In a two-step transaction, a venture managed by Mr. Wilson paid about $16 million to buy the unpaid loans on a parcel across the street from the Sheraton Chicago Hotel & Towers, 301 E. North Water St., according to property records and people familiar with the deal.
Then a venture managed by Mr. Carley handed over the deed to the property in lieu of foreclosure, property records show.
The value of the 68,000-square-foot parcel has declined about 58% since July 2007, when Mr. Carley bought it. The developer, chairman and CEO of Chicago-based Fordham Co., retains a minority stake in the property, sources say. He did not return a call requesting comment.
The deal is a vivid illustration of the plunging value of development sites as a result of the deep recession and banks’ tight-fisted attitude toward construction.
It is also an example of how a few opportunistic investors like Mr. Wilson are starting to gamble that the deeply discounted land prices will make it worth the wait until the downtown construction boom returns.
Real estate has become a growing sidelight for Mr. Wilson, founder and CEO of DRW Holdings LLC, a large, Chicago-based futures and options trading firm. Late last year, he was part of a group that acquired the historic Jerome Hotel in Colorado.
Mr. Wilson declines to comment. On the Streeterville land, he acquired loans that had a principal amount of $38.2 million, according to a foreclosure suit filed last year by a company controlled by St. Louis developer Fred Kummer.
Mr. Kummer, chairman and CEO of HBE Corp., confirms he sold the loans but declines to comment on the price. He made the loans as part of a sale of the site, lending Mr. Carley an amount about equal to the purchase price.
Mr. Kummer originally acquired the Carley site and a smaller parcel to the north in 2000, with plans to build a 1,600-room hotel.

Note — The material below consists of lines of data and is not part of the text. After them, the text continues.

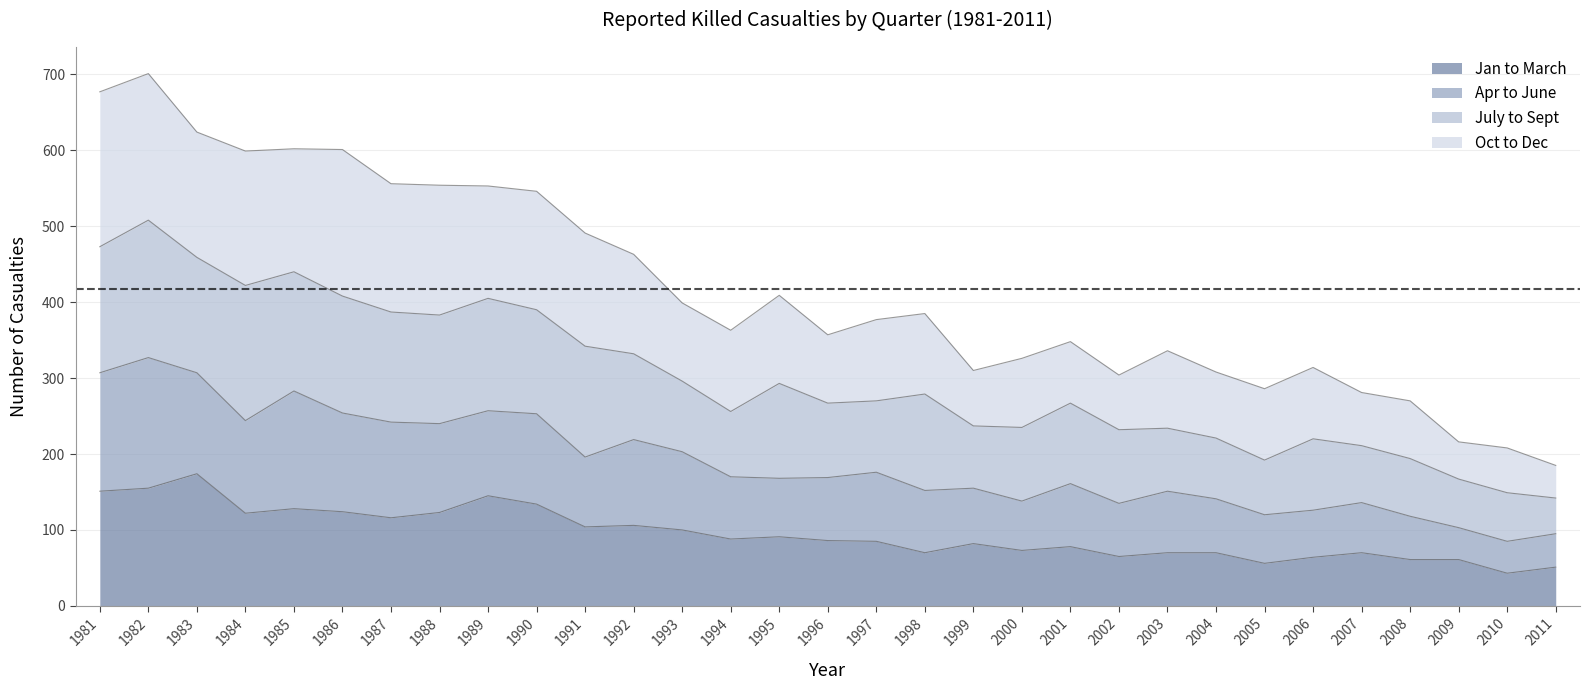

Does the chart display data point markers on the line(s)?

No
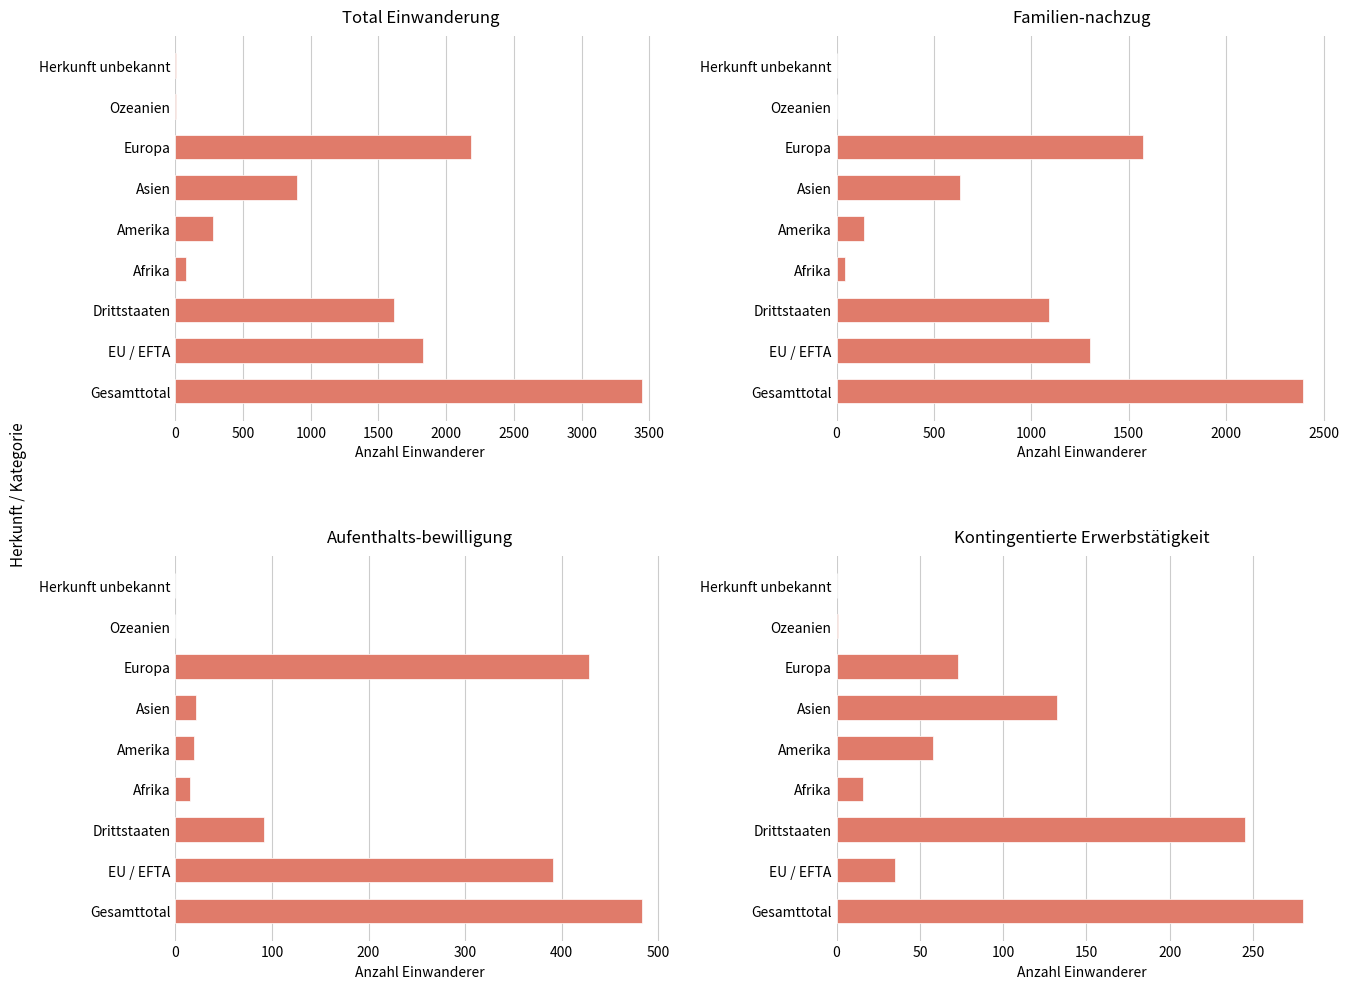

What is the difference between the second highest and minimum values in the Familien-nachzug series?

1570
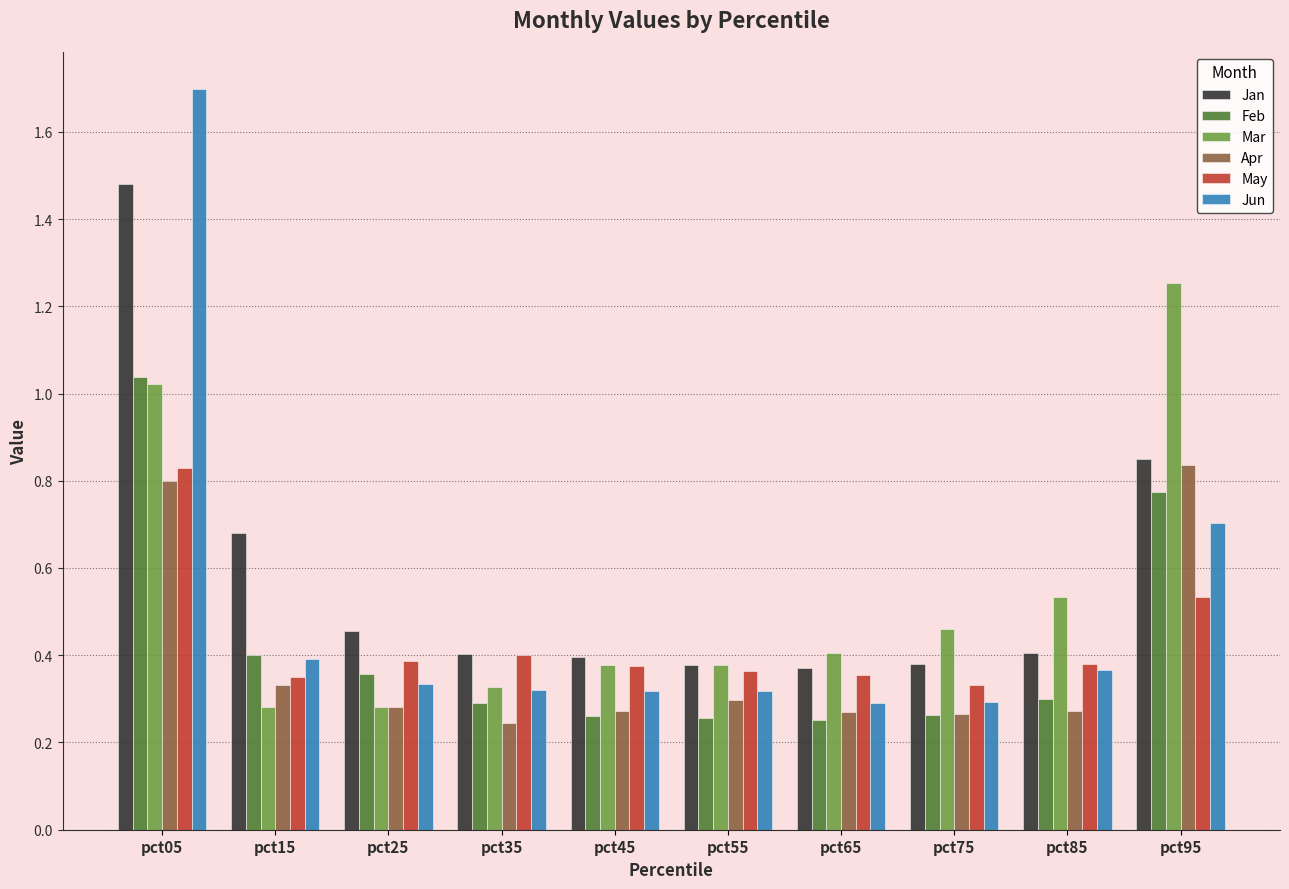

Is the value of Jan at pct75 greater than the value of Feb at pct35?

Yes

But those plans were scuttled by the 2001 recession and a City Council downzoning that cut the size of the proposed hotel in half.
“I would have loved to have built that big hotel, but frankly the world did not turn in that direction,” he says. “Politics in Chicago are pretty mean.”
In 2007, he sold the 34,000-square-foot north parcel to Houston apartment developer Hanover Co. The price was $28 million.
Property records show Mr. Kummer paid $46 million for the two parcels, which total about 102,000 square feet. He says the actual purchase price was $50 million.
But after the loan sale to Mr. Wilson’s venture, Mr. Kummer has received just $44 million. He declines to confirm that amount, but says he received less than he paid.
“It’s an incredible site,” he says wistfully.